O candidato tentou recuperar a compostura. — "Não sei do que está a falar. Saia já daqui ou chamo a segurança."
— "A segurança está ocupada a verificar uma 'falsa' ameaça de bomba na entrada principal. Temos três minutos," continuou o agente do SOG. — "Tenho aqui os registos da Bolivarian Heritage. Os 12 milhões de dólares que entraram na conta do Dubai na passada ... E, mais importante, tenho o seu manuscrito sobre Arafat na Guiné-Bissau."
A Proposta
O agente deslizou o tablet sobre a mesa de maquilhagem.
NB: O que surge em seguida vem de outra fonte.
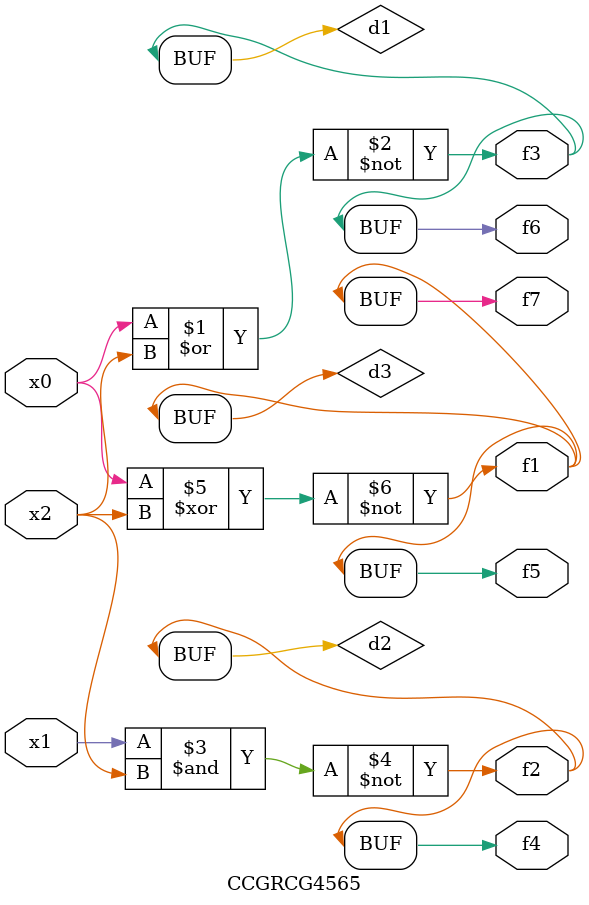
<source format=v>
module CCGRCG4565(
	input x0, x1, x2,
	output f1, f2, f3, f4, f5, f6, f7
);

	wire d1, d2, d3;

	nor (d1, x0, x2);
	nand (d2, x1, x2);
	xnor (d3, x0, x2);
	assign f1 = d3;
	assign f2 = d2;
	assign f3 = d1;
	assign f4 = d2;
	assign f5 = d3;
	assign f6 = d1;
	assign f7 = d3;
endmodule

</source>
No ecrã, passavam imagens de satélite de alta resolução de um complexo na Venezuela e, em seguida, a árvore genealógica financeira que ligava o partido aos diamantes de sangue angolanos.
— "O SOG não se importa com a política portuguesa," disse o agente, aproximando-se. — "Mas o SOG importa-se com quem financia os inimigos de Israel através de offshores. O seu 'passado encoberto' é agora a nossa propriedade.
O Ultimato
André olhou para o espelho. O reflexo mostrava o homem que poderia ser o próximo Chefe de Estado, mas o olhar era de um prisioneiro.
— "O que é que querem?" — perguntou André, a voz finalmente a falhar.
— "Queremos que neutralize a influência de Caracas na Europa. Queremos as chaves de acesso aos servidores que a OLP ainda mantém em Luanda. E, acima de tudo... queremos que se lembre de que o que o SOG constrói na Guiné, o SOG pode destruir em Lisboa."
Fim?
O debate começou. André Ventura entrou no palco sob aplausos ensurdecedores, mas pela primeira vez, os seus olhos não procuravam a câmara. Procuravam, entre as sombras dos refletores, o brilho metálico do olhar de um " Anjo Israeli " que o vigiaria para sempre.
A Cátedra de Jano
Nas colinas de Coimbra, onde a névoa do Mondego abraça a Torre da Universidade, o "Mestre" fechava o seu último livro. O Prof. Doutor, cuja tese servira de berço ideológico a André Ventura, não era apenas um sociólogo caído em desgraça por escândalos éticos. Ele era o "Arquivista".
O Agente Duplo Académico
O dossier de Zvi Zamir revelava a verdade final: o Mestre nunca foi apenas um homem de esquerda. Ele era um ativo de inteligência de longo prazo, um "cultivador de talentos". A sua função, fora identificar jovens brilhantes e ambiciosos — como o jovem André Ventura — e radicalizá-los em direções opostas para criar o caos necessário à governação global.
As acusações de abuso que o afastaram da ribalta não foram um acaso. Foram a "queima de arquivo" controlada. Ao tornar-se um pária, o Mestre ganhou a cobertura perfeita para operar no submundo, longe do escrutínio público, servindo de ponte entre a inteligência russa (SVR) e os fundos de Angola.
O Círculo Completo
O Mestre sorriu. Ele sabia que o segredo da Guiné-Bissau e os dólares da Venezuela eram apenas iscas. O verdadeiro objetivo nunca foi o poder de André Ventura , mas o controlo das rotas de informação que passavam por Portugal.
André pensava que estava a ser chantageado pelo SOG.
A Última Sentença
Na última página do seu diário pessoal, o Mestre escreveu a frase que encerraria o dossier:
"A política é o teatro dos cegos; a espionagem é a visão dos que vivem no escuro. Que comece o novo ciclo."
O candeeiro de secretária apagou-se. Em Coimbra, como em Tel Aviv ou Caracas, o silêncio era agora a única prova do crime.